After the meeting, someone – who needs to have their fingers stapled together – sent an email to a few continents, their mother and the entire cast of Sesame Street – telling them how awesome our meeting about nothing was.
And I still haven’t answered the most import question.
Why am I still doing a job that is getting progressively dumber by the second?
I don’t want this. And I realized that I don’t want this halfway through a grad school degree that my job paid for.
I sit in these meetings thinking, “This can’t be it?” It just can’t be.
It’s not that my job is awful…
I just don’t want to be there anymore.
And it’s not that the people are awful.
I just don’t want to be around them anymore.
It’s not about money or my boss.
It just feels like a lot of nothing.

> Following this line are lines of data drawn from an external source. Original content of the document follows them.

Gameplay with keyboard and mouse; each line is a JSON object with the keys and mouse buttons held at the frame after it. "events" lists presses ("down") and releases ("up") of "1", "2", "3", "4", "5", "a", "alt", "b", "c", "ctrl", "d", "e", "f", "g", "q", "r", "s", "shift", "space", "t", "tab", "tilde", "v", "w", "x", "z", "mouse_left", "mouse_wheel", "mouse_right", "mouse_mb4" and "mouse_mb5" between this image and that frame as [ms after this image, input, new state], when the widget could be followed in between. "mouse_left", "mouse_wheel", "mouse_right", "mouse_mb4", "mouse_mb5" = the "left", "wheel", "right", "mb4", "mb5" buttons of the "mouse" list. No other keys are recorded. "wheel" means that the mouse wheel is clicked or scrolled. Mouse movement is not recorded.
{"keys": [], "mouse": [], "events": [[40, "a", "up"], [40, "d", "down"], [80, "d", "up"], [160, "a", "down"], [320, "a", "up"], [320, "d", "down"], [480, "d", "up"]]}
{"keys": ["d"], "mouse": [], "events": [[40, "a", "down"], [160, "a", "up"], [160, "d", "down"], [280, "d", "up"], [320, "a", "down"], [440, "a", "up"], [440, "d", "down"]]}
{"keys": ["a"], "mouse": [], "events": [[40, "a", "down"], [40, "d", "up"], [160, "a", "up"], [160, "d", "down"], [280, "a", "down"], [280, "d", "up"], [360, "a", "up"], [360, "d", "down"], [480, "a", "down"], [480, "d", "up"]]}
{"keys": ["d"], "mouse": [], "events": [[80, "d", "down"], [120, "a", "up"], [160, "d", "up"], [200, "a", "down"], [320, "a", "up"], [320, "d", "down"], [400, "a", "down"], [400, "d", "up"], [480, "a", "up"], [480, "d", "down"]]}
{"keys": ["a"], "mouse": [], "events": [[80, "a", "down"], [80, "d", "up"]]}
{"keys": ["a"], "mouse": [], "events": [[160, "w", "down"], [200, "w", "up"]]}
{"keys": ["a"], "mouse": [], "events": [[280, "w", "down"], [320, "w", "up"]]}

Nothing I care about or want to do or perceive any value in anymore.
Sometimes things start out as enough. And then, one day it becomes very clear that it’s not.
It’s just not.
I need to stop being lazy and open the door to something new.
Like pronto. Before I go crazy.
“Surprise!” my niece and nephew were beaming when I opened my front door.
Thank the goddess, my neighbor cleaned up the dead bird on the porch for me [They freak out at the mere sight of an ant. I am sure a dead bird would require therapy.]
“We have something,” Kayla screams, “and you don’t know what it is?!” [The kid’s a genius.]
Question: Why do kids always look like they work in a chain gang? Always clean and smelling human at the start of the day. But covered with dirt by its end.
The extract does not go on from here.